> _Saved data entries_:

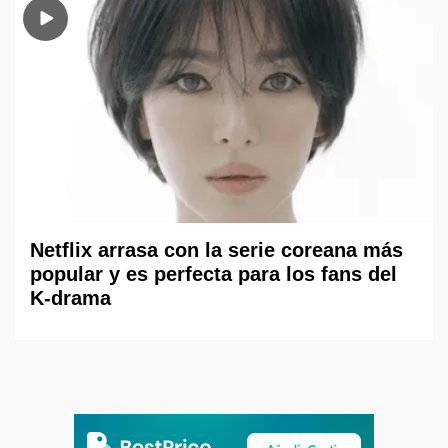
Netflix arrasa con la serie coreana más
popular y es perfecta para los fans del
K-drama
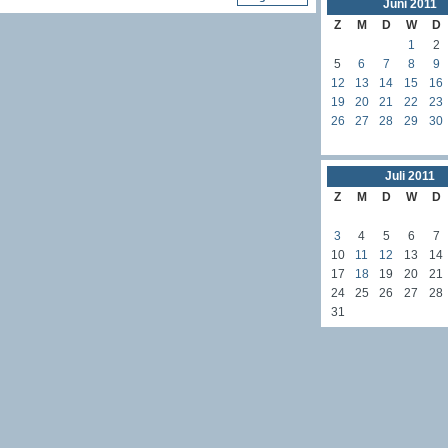
Juni
2011
Z
M
D
W
D
1
2
5
6
7
8
9
12
13
14
15
16
19
20
21
22
23
26
27
28
29
30
Juli
2011
Z
M
D
W
D
3
4
5
6
7
10
11
12
13
14
17
18
19
20
21
24
25
26
27
28
31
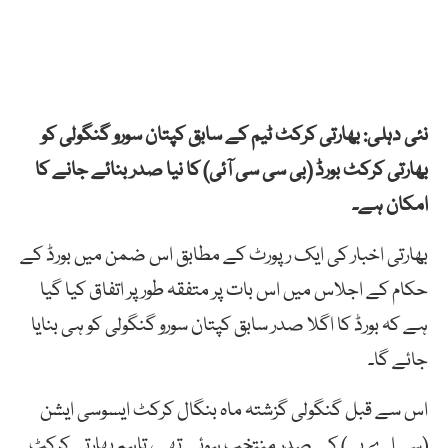
نئی دہلی: بھارتی کرکٹ ٹیم کے سابق کپتان سورو گنگولی کو
بھارتی کرکٹ بورڈ (بی سی سی آئی) کا نیا صدر بنائے جانے کا
امکان ہے۔
بھارتی اخبار کی ایک رپورٹ کے مطابق اس ضمن میں بورڈ کے
حکام کے اجلاس میں اس بات پر متفقہ طور پر اتفاق کیا گیا
ہے کہ بورڈ کا اگلا صدر سابق کپتان سورو گنگولی کو ہی بنایا
جائے گا۔
اس سے قبل گنگولی گزشتہ ماہ بنگال کرکٹ ایسوسی ایشن
(سی اے بی) کے صدر منتخب ہوئے تھے، تاہم بھارتی کرکٹ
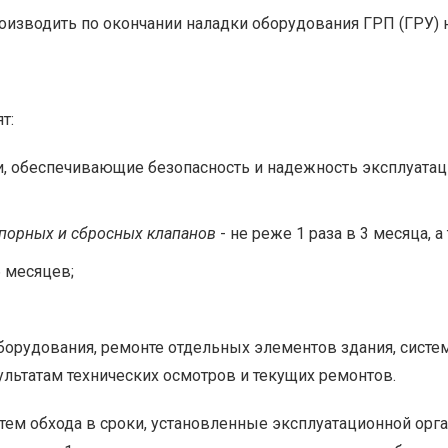
роизводить по окончании наладки оборудования ГРП (ГРУ) 
т:
, обеспечивающие безопасность и надежность эксплуатаци
апорных и сбросных клапанов
- не реже 1 раза в 3 месяца,
6 месяцев;
борудования, ремонте отдельных элементов здания, систем
льтатам технических осмотров и текущих ремонтов.
тем обхода в сроки, установленные эксплуатационной орг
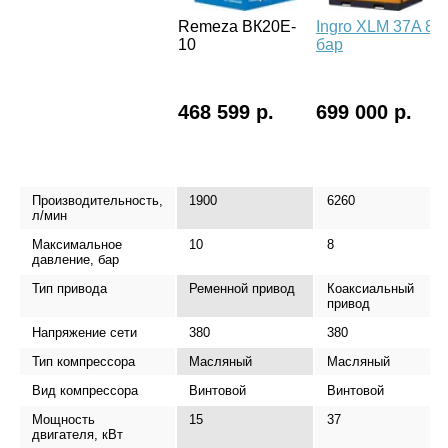
Remeza ВК20E-
Ingro XLM 37A 8
10
бар
468 599 р.
699 000 р.
Производительность,
1900
6260
л/мин
Максимальное
10
8
давление, бар
Тип привода
Ременной привод
Коаксиальный
привод
Напряжение сети
380
380
Тип компрессора
Масляный
Масляный
Вид компрессора
Винтовой
Винтовой
Мощность
15
37
двигателя, кВт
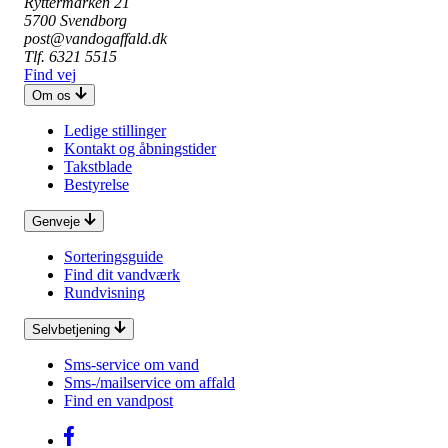
Ryttermarken 21
5700 Svendborg
post@vandogaffald.dk
Tlf. 6321 5515
Find vej
Om os
Ledige stillinger
Kontakt og åbningstider
Takstblade
Bestyrelse
Genveje
Sorteringsguide
Find dit vandværk
Rundvisning
Selvbetjening
Sms-service om vand
Sms-/mailservice om affald
Find en vandpost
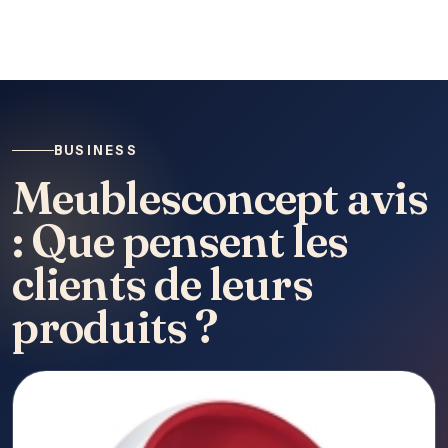
BUSINESS
Meublesconcept avis
: Que pensent les
clients de leurs
produits ?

> _WORK TO COMPLETE_: Every line in the data that holds the string "سورو" should be copied.

> _RESULT_:
نئی دہلی: بھارتی کرکٹ ٹیم کے سابق کپتان سورو گنگولی کو
ہے کہ بورڈ کا اگلا صدر سابق کپتان سورو گنگولی کو ہی بنایا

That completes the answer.